E' una vecchia canzone di Augusto Daolio che ci è tornata alla mente alcuni minuti fa dopo una strana telefonata.
No, perché qui, ad ogni tiggì, ci continuano a dire chela crisi è alle spalle, che la ripresa è in atto, più 0,3 di qua, 0,1 di là, BUM di esportazioni a marzo (mo' stiamo a metà giugno...), il nord-est polentone che tira mentre il centro è ancora in affanno...
Tanti discorsi. Diremo poi della telefonata.
Gli è che noi lavoriamo in un settore particolare e abbiamo clienti in tutta Italia e possiamo dire che non stiamo vedendo tutti queste "riprese"...
Abbiamo, ovviamente, i nostri canali di fornitura in Italia, un paio in Regno Unito, un terzo in Germania...
Queste aziende, fino a qualche mese fa, imponevano dei minimi di acquisto a volte insopportabili: ebbene, figliuoli, da qualche mese in qua i commerciali di queste aziende, italiane e non, ci chiamano per sapere "come va...".
Mai successo prima!
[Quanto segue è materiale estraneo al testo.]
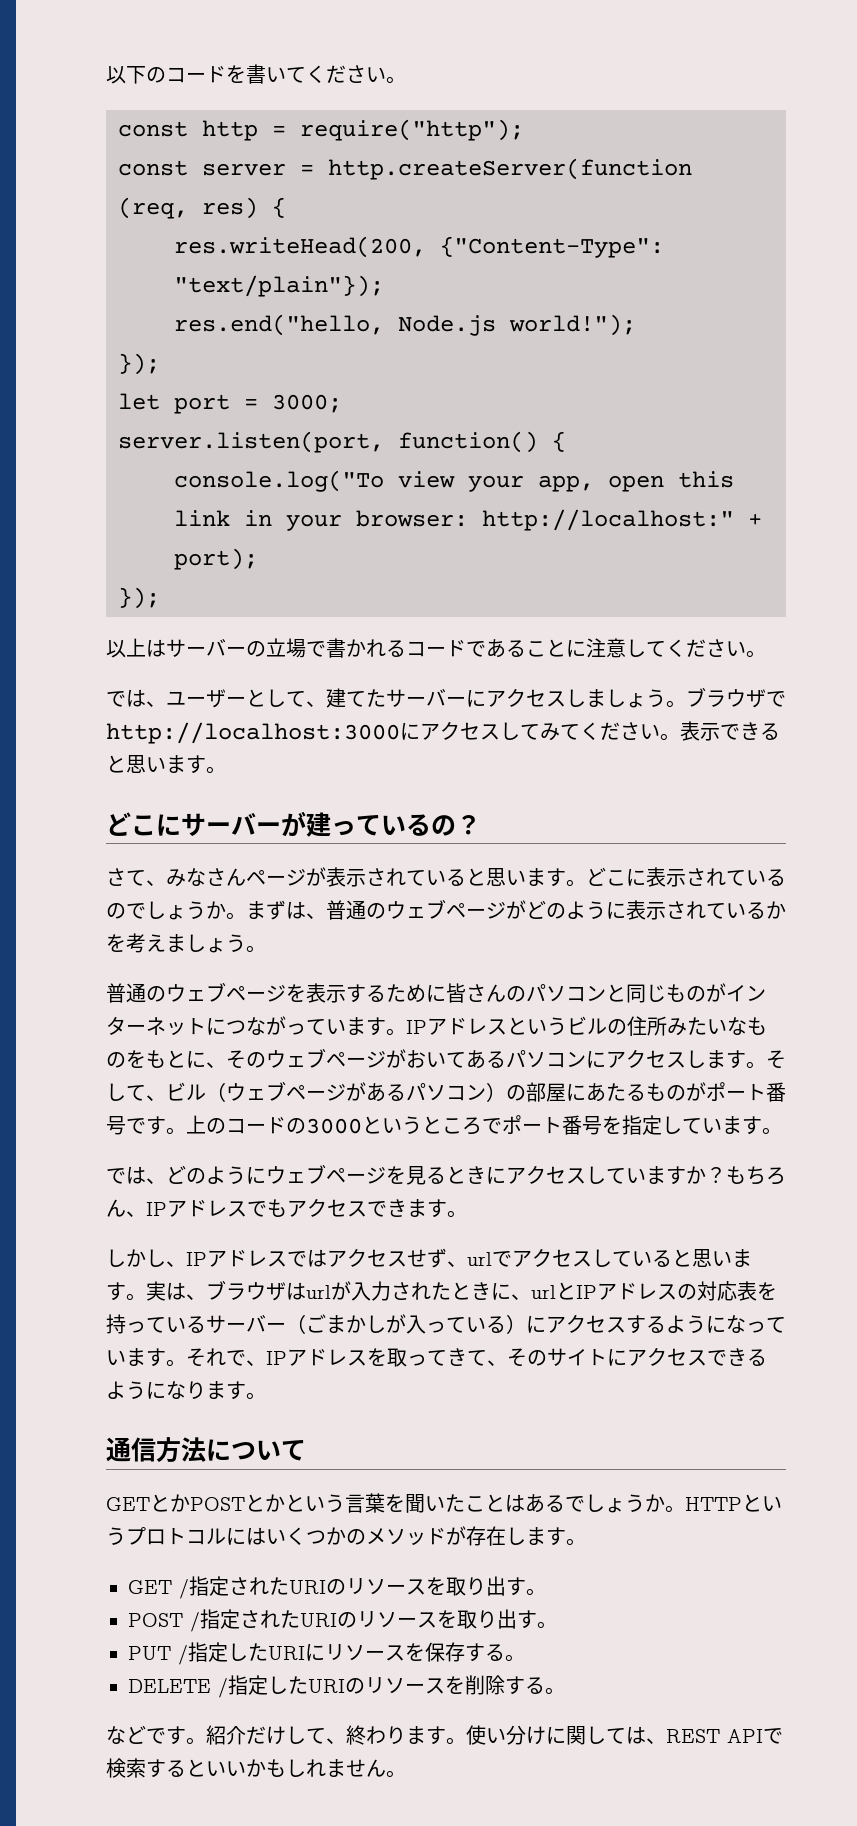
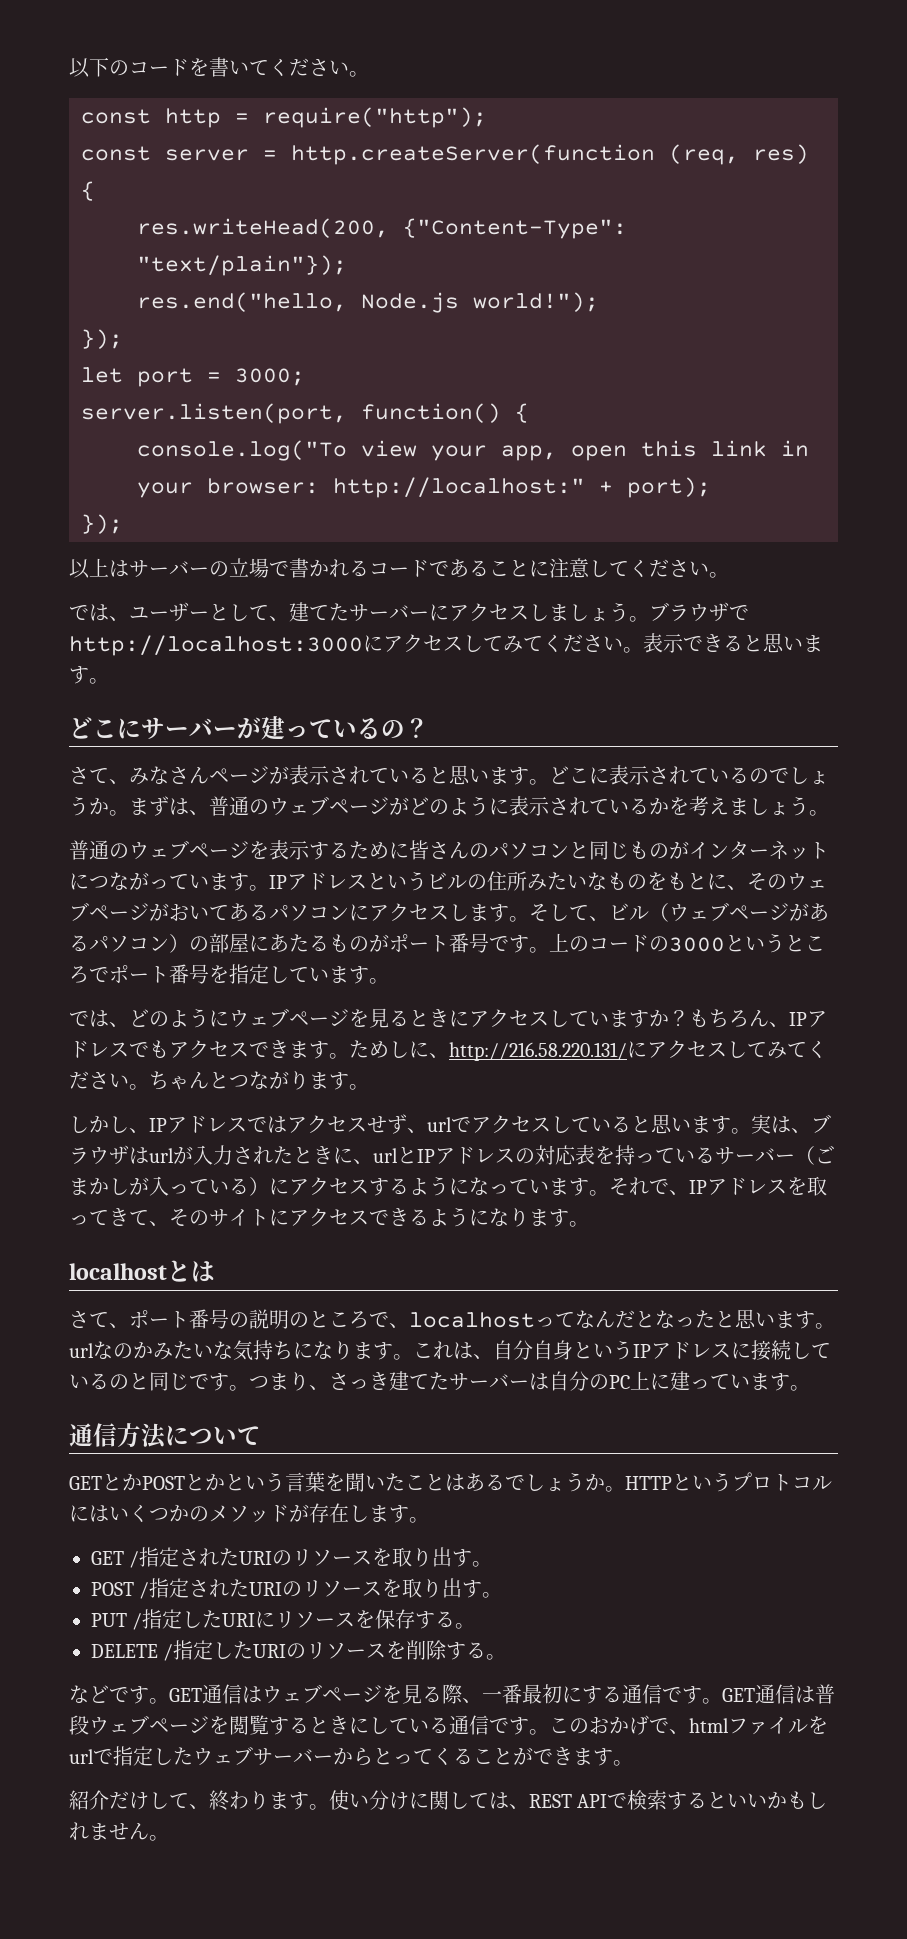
(467, 1214) none -> [349,1040,827,1061] [69,1071,369,1090] ためしに、http://216.58.220.131/にアクセスしてみてください。ちゃんとつながります。
(266, 1396) none -> [69,1260,215,1282] [69,1309,835,1329] [69,1340,831,1361] [69,1371,810,1391] // localhostとは // さて、ポート番号の説明のところで、localhostってなんだとなったと思います。urlなのかみたいな気持ちになります。これは、自分自身というIPアドレスに接続しているのと同じです。つまり、さっき建てたサーバーは自分のPC上に建っています。
(206, 1741) none -> [169,1684,835,1704] [69,1715,828,1735] [69,1746,633,1766] GET通信はウェブページを見る際、一番最初にする通信です。GET通信は普段ウェブページを閲覧するときにしている通信です。このおかげで、htmlファイルをurlで指定したウェブサーバーからとってくることができます。 //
Al che rispondiamo, con la nostra solita ironia, che "potrebbe andar peggio" ma subito comprendiamo che la risposta provoca una diplomatica risatina e che non era certamente quella attesa.
Qui, "signori miei", è tutto un florilegio di mail di offerte, sconti, promozioni in quantità inusuale rispetto al passato; per contro le nostre vendite son più o meno sempre le stesse.
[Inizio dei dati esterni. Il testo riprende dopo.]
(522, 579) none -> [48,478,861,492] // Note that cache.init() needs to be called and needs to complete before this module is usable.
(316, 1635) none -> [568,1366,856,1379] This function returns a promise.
Poi, dal momento che ci serviamo di 4 corrieri nazionali, abbiamo fatto un mini sondaggio interrogando direttamente gli autisti (non le filiali di zona), cioè quelli che tutti i giorni hanno contatto diretto con le aziende; ebbene, la risposta è stata praticamente unanime: NESSUNA DIFFERENZA se non (SDA) un leggero calo.
Notare che qui siamo nella Bassa Veronese dove operano aziende come Riello, Aermec, Elettrobar, Calzedonia, per citare le più conosciute ma poi decine di altre che operano nell'indotto.
NESSUN CAMBIAMENTO... Il che ci preoccupa e ci viene il sospetto che ci stiano raccontando delle verità addomesticate.
Veniamo alla telefonata, invero stranissima a dimostrazione ulteriore di quanto detto: una ditta locale che opera nel settore dello smaltimento dell'amianto alla quale, in luglio dello scorso anno, avevamo chiesto un preventivo per il rifacimento di una copertura, ci ha chiamato per sapere se avevamo deciso qualcosa in merito.
Frugando nella memoria ci è venuto in mente che quel preventivo era del 120% più elevato rispetto a quello di un'altra ditta alla quale, ovviamente, abbiamo affidato i lavori già conclusi a settembre dello scorso anno.
Ora, quando si fanno i preventivi, se non si riceve risposta entro un termine ragionevole (10-15 giorni) il preventivo si intende non accettato dal cliente... Che questa ditta - DOPO 1 ANNO - ci chieda se abbiamo deciso qualcosa sta ad indicare che, forse, le cose non girano tanto bene e che (forse) i prezzi praticati non erano in linea con il mercato.
Sono solo piccoli esempi, piccoli segnali, forse sbagliati...
Ma qui vediamo che i ragazzi disoccupati che conosciamo sono ancora disoccupati e i curriculum arrivano con una regolarità sconcertante, i capannoni chiusi da anni sono ancora chiusi, attività commerciali, negozi, un ristorante con almeno 80 anni di storia, sono ancora lì in attesa che qualcuno ne riprenda la gestione, aziende che falliscono e lasciano a casa decine di persone, gente che svende la seconda abitazione o l'auto perché non è più in grado di pagare le rate.
E dai nostri capintesta arrivano solo buone notizie...
Abbiamo l'impressione che ci sia qualcosa che non quadra.